Выбрать главу

Эскапады Во, его пьяные скандалы, хамское обращение с собственными же гостями были формой маскировки, за ними скрывался робкий, неуверенный в себе человек, говорит Селина Хастингс. Сам Во говорил, что главное в человеке — его маска, стиль, манера, в которой он подает себя окружающим. Тут, конечно, говорит в нем артист, делающий художественное произведение из собственной личности: можно вспомнить сходный пример Маяковского, даже Набоков вспоминается. Комплекс неполноценности, однако, неоспорим: отсюда тяготение Во к аристократам, в которых он силился видеть лицо старой доброй Англии. Отсюда же его католицизм: Римская церковь — структура, представляющая вечность, принадлежность к ней выводит человека к самым основам бытия. Одно дело родиться католиком, совсем другое — католическое обращение: это поиск авторитета и руководительной силы заблудшей или сомневающейся в себе душе — случай Ивлина Во вне всякого сомнения.

Однажды Во написал о другом обращенном, Хью Бестоне — то же, что мог сказать о себе:

Хотя он был эстет, вряд ли католицизм привлек его своей эстетической стороной. То, что он искал и нашел в церкви, были ее авторитетность и вселенскость. Национальная церковь, как бы ни была обширна та или иная страна, будь она даже империей, никогда не была столь авторитетной; в сущности, она всегда узко-провинциальна: в ней находится место для доктринальных скандалов и ересей, но нет способности охватить человечество во всей его широте. Англиканская церковь по сравнению с Римской — просто-напросто гарнизонный гольф-клуб.

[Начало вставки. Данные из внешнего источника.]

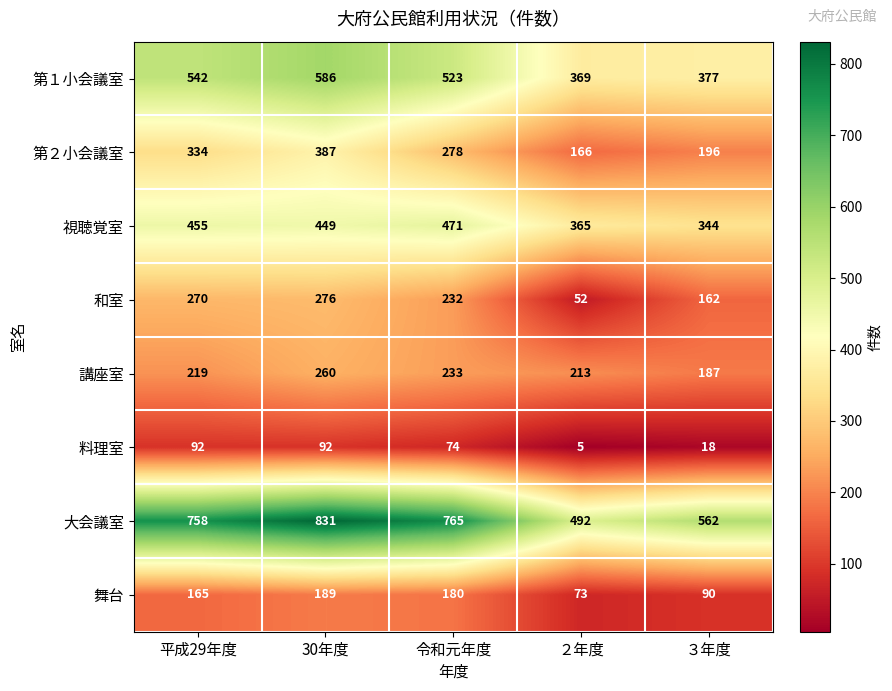

What is the sum of all 大会議室 values?

3408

Но приобщенность к католицизму, тем более в Англии, где он всё же — экзотическая маргиналия, не означает выхода в широкий мир. Ивлин Во приобщился к этому миру во время войны: увидел настоящую Англию — и она его ужаснула. Наступила эпоха обыденного, среднего и усредненного человека, начались новые «темные века», как называют в Англии раннее средневековье. Раньше Во был сатириком, высмеивающим жизнь современных высших слоев и элитарной богемы: теперь, не в силах охватить своей сатирой такой громадный предмет — Англию в целом, он предпочел взять ностальгическую ноту и написал элегию об ушедшей Англии двадцатых-тридцатых годов — «Возвращение в Брайдсхед». Это совершенно новый Ивлин Во, другой писатель, другой стиль. С сатирой он обрушился на другую страну — Соединенные Штаты, написав лучший свой гротеск «Незабвенная», где представил Америку в метафоре комфортабельного элитного кладбища. Написал — и впал в беспокойство: не повредит ли этот мини-роман его отношениям с американскими издателями? Действительно, лучшие американские журналы, которым он предлагал эту вещь, отказались ее печатать, но с неожиданной мотивировкой: это тема в Америке заезжена, об этом уже писали Синклер Льюис, Натаниель Уэст и некоторые другие. Америку никакой сатирой не пронять.

«Возвращение в Брайдсхед», будучи, по всеобщему мнению, лучшей, самой значительной книгой Ивлина Во, высшим его художественным достижением, не вызвала, однако, безоговорочного признания. Философия книги многих отвратила в самой Англии, где, конечно, существует наиболее адекватное национальное самосознание. Интересно привести и американскую оценку, данную знаменитым критиком Эдмундом Вилсоном:

Снобизм Во, до сих пор сдерживаемый его сатирическим подходом к действительности, здесь явился во всем своем бесстыдстве. Культ аристократической высокородности достиг у Во такой помпезной торжественности, что создает впечатление единственной его подлинной религии.

Очень интересно высказался о «Возвращении в Брайдсхед» Джордж Орвелл:

Новый мир, в который мы нисходим, настолько ненормален, настолько обречен на развал в ближайшем будущем, что попытка понять его и прийти с ним в согласие — всего лишь бесполезный самообман. Действительно, стоя на такой позиции, можно многое увидеть, но будет самообманом нежелание считаться с этим новым миром. Как раз такая позиция, пятьдесят лет удерживаемая упрямыми пассеистами, была мишенью сатиры мистра Во. Катастрофические революции случаются в авторитарных, а не либеральных странах, и неспособность мистера Во понять это не только сужает его политический кругозор, но и лишает внутренней убедительности саму его книгу.